■ **Problem to work on**
Rewrite the entries below, putting "Récits" in place of every "Histoires" and leaving everything else as it is.

Saved entries
***

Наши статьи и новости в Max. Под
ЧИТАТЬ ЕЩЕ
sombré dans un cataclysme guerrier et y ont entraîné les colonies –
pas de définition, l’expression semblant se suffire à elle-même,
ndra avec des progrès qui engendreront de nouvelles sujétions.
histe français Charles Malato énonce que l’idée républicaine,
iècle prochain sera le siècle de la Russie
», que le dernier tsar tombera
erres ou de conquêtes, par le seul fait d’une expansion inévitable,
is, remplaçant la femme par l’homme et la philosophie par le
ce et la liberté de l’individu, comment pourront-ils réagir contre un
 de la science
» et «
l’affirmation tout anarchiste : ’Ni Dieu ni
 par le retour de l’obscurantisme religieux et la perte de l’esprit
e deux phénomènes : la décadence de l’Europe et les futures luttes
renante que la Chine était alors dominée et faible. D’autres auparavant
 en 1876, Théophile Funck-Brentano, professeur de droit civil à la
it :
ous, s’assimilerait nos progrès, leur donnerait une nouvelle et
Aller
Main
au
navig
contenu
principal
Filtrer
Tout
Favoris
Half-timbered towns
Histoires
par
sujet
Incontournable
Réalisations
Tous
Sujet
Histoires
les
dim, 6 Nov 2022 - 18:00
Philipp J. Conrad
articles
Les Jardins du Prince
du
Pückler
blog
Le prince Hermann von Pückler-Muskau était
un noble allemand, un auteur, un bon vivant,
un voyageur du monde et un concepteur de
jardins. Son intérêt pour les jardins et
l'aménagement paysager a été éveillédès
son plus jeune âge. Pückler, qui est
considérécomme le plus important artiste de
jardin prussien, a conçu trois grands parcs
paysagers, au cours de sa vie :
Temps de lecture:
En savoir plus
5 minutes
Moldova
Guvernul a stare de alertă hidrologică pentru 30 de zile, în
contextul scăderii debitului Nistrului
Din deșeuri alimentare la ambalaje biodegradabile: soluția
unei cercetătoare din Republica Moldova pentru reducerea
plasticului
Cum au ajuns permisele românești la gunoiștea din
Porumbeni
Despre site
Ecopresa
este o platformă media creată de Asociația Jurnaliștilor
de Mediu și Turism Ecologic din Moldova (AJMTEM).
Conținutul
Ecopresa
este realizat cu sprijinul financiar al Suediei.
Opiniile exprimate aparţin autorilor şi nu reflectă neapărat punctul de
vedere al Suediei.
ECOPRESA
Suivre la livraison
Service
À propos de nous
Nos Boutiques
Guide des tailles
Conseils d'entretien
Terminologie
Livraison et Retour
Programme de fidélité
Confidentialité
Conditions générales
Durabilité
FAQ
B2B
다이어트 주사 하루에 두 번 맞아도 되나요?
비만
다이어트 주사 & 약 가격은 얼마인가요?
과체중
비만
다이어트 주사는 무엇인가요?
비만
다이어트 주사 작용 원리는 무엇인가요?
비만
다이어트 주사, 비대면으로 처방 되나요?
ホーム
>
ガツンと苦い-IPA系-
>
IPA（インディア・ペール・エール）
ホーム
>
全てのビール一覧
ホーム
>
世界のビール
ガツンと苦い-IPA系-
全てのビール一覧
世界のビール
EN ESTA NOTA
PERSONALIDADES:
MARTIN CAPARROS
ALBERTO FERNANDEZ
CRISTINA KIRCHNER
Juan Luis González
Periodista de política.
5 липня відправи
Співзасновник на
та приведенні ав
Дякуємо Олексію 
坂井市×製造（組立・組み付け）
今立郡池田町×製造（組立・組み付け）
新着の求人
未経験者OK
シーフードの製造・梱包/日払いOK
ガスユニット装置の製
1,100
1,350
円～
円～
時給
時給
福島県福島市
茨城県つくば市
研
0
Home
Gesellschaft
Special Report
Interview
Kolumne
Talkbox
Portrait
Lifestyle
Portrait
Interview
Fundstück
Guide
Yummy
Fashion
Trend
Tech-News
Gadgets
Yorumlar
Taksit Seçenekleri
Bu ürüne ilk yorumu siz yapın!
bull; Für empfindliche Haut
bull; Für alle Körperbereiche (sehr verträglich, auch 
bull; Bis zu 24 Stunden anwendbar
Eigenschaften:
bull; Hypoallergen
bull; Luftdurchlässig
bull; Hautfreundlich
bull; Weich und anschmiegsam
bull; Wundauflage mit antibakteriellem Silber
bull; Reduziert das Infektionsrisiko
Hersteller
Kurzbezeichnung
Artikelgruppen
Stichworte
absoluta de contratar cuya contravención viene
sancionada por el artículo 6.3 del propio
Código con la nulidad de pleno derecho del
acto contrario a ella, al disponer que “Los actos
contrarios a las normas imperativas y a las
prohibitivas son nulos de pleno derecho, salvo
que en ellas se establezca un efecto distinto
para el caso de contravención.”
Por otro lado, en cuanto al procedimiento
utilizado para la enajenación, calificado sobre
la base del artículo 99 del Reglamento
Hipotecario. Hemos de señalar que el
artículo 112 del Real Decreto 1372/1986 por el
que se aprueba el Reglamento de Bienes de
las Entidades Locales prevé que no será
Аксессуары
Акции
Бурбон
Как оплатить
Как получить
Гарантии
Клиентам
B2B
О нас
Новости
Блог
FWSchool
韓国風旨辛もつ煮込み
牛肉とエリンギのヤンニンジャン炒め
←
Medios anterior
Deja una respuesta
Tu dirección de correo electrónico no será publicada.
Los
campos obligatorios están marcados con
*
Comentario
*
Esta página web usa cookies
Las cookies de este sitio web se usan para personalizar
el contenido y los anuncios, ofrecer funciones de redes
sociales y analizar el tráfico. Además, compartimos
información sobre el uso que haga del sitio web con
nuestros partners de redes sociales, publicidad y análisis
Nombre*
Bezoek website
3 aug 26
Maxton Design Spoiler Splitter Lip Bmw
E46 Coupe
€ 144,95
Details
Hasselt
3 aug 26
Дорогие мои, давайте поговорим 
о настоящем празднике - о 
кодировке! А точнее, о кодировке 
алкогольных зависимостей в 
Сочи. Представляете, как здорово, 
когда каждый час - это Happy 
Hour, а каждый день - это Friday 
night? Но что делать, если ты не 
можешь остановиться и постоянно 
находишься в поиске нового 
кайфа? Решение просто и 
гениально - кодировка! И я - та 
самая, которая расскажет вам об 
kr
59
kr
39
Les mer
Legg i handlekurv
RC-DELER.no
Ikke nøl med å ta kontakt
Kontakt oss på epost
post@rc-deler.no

***

■ **Solution to this problem**
Наши статьи и новости в Max. Под
ЧИТАТЬ ЕЩЕ
sombré dans un cataclysme guerrier et y ont entraîné les colonies –
pas de définition, l’expression semblant se suffire à elle-même,
ndra avec des progrès qui engendreront de nouvelles sujétions.
histe français Charles Malato énonce que l’idée républicaine,
iècle prochain sera le siècle de la Russie
», que le dernier tsar tombera
erres ou de conquêtes, par le seul fait d’une expansion inévitable,
is, remplaçant la femme par l’homme et la philosophie par le
ce et la liberté de l’individu, comment pourront-ils réagir contre un
 de la science
» et «
l’affirmation tout anarchiste : ’Ni Dieu ni
 par le retour de l’obscurantisme religieux et la perte de l’esprit
e deux phénomènes : la décadence de l’Europe et les futures luttes
renante que la Chine était alors dominée et faible. D’autres auparavant
 en 1876, Théophile Funck-Brentano, professeur de droit civil à la
it :
ous, s’assimilerait nos progrès, leur donnerait une nouvelle et
Aller
Main
au
navig
contenu
principal
Filtrer
Tout
Favoris
Half-timbered towns
Récits
par
sujet
Incontournable
Réalisations
Tous
Sujet
Récits
les
dim, 6 Nov 2022 - 18:00
Philipp J. Conrad
articles
Les Jardins du Prince
du
Pückler
blog
Le prince Hermann von Pückler-Muskau était
un noble allemand, un auteur, un bon vivant,
un voyageur du monde et un concepteur de
jardins. Son intérêt pour les jardins et
l'aménagement paysager a été éveillédès
son plus jeune âge. Pückler, qui est
considérécomme le plus important artiste de
jardin prussien, a conçu trois grands parcs
paysagers, au cours de sa vie :
Temps de lecture:
En savoir plus
5 minutes
Moldova
Guvernul a stare de alertă hidrologică pentru 30 de zile, în
contextul scăderii debitului Nistrului
Din deșeuri alimentare la ambalaje biodegradabile: soluția
unei cercetătoare din Republica Moldova pentru reducerea
plasticului
Cum au ajuns permisele românești la gunoiștea din
Porumbeni
Despre site
Ecopresa
este o platformă media creată de Asociația Jurnaliștilor
de Mediu și Turism Ecologic din Moldova (AJMTEM).
Conținutul
Ecopresa
este realizat cu sprijinul financiar al Suediei.
Opiniile exprimate aparţin autorilor şi nu reflectă neapărat punctul de
vedere al Suediei.
ECOPRESA
Suivre la livraison
Service
À propos de nous
Nos Boutiques
Guide des tailles
Conseils d'entretien
Terminologie
Livraison et Retour
Programme de fidélité
Confidentialité
Conditions générales
Durabilité
FAQ
B2B
다이어트 주사 하루에 두 번 맞아도 되나요?
비만
다이어트 주사 & 약 가격은 얼마인가요?
과체중
비만
다이어트 주사는 무엇인가요?
비만
다이어트 주사 작용 원리는 무엇인가요?
비만
다이어트 주사, 비대면으로 처방 되나요?
ホーム
>
ガツンと苦い-IPA系-
>
IPA（インディア・ペール・エール）
ホーム
>
全てのビール一覧
ホーム
>
世界のビール
ガツンと苦い-IPA系-
全てのビール一覧
世界のビール
EN ESTA NOTA
PERSONALIDADES:
MARTIN CAPARROS
ALBERTO FERNANDEZ
CRISTINA KIRCHNER
Juan Luis González
Periodista de política.
5 липня відправи
Співзасновник на
та приведенні ав
Дякуємо Олексію 
坂井市×製造（組立・組み付け）
今立郡池田町×製造（組立・組み付け）
新着の求人
未経験者OK
シーフードの製造・梱包/日払いOK
ガスユニット装置の製
1,100
1,350
円～
円～
時給
時給
福島県福島市
茨城県つくば市
研
0
Home
Gesellschaft
Special Report
Interview
Kolumne
Talkbox
Portrait
Lifestyle
Portrait
Interview
Fundstück
Guide
Yummy
Fashion
Trend
Tech-News
Gadgets
Yorumlar
Taksit Seçenekleri
Bu ürüne ilk yorumu siz yapın!
bull; Für empfindliche Haut
bull; Für alle Körperbereiche (sehr verträglich, auch 
bull; Bis zu 24 Stunden anwendbar
Eigenschaften:
bull; Hypoallergen
bull; Luftdurchlässig
bull; Hautfreundlich
bull; Weich und anschmiegsam
bull; Wundauflage mit antibakteriellem Silber
bull; Reduziert das Infektionsrisiko
Hersteller
Kurzbezeichnung
Artikelgruppen
Stichworte
absoluta de contratar cuya contravención viene
sancionada por el artículo 6.3 del propio
Código con la nulidad de pleno derecho del
acto contrario a ella, al disponer que “Los actos
contrarios a las normas imperativas y a las
prohibitivas son nulos de pleno derecho, salvo
que en ellas se establezca un efecto distinto
para el caso de contravención.”
Por otro lado, en cuanto al procedimiento
utilizado para la enajenación, calificado sobre
la base del artículo 99 del Reglamento
Hipotecario. Hemos de señalar que el
artículo 112 del Real Decreto 1372/1986 por el
que se aprueba el Reglamento de Bienes de
las Entidades Locales prevé que no será
Аксессуары
Акции
Бурбон
Как оплатить
Как получить
Гарантии
Клиентам
B2B
О нас
Новости
Блог
FWSchool
韓国風旨辛もつ煮込み
牛肉とエリンギのヤンニンジャン炒め
←
Medios anterior
Deja una respuesta
Tu dirección de correo electrónico no será publicada.
Los
campos obligatorios están marcados con
*
Comentario
*
Esta página web usa cookies
Las cookies de este sitio web se usan para personalizar
el contenido y los anuncios, ofrecer funciones de redes
sociales y analizar el tráfico. Además, compartimos
información sobre el uso que haga del sitio web con
nuestros partners de redes sociales, publicidad y análisis
Nombre*
Bezoek website
3 aug 26
Maxton Design Spoiler Splitter Lip Bmw
E46 Coupe
€ 144,95
Details
Hasselt
3 aug 26
Дорогие мои, давайте поговорим 
о настоящем празднике - о 
кодировке! А точнее, о кодировке 
алкогольных зависимостей в 
Сочи. Представляете, как здорово, 
когда каждый час - это Happy 
Hour, а каждый день - это Friday 
night? Но что делать, если ты не 
можешь остановиться и постоянно 
находишься в поиске нового 
кайфа? Решение просто и 
гениально - кодировка! И я - та 
самая, которая расскажет вам об 
kr
59
kr
39
Les mer
Legg i handlekurv
RC-DELER.no
Ikke nøl med å ta kontakt
Kontakt oss på epost
post@rc-deler.no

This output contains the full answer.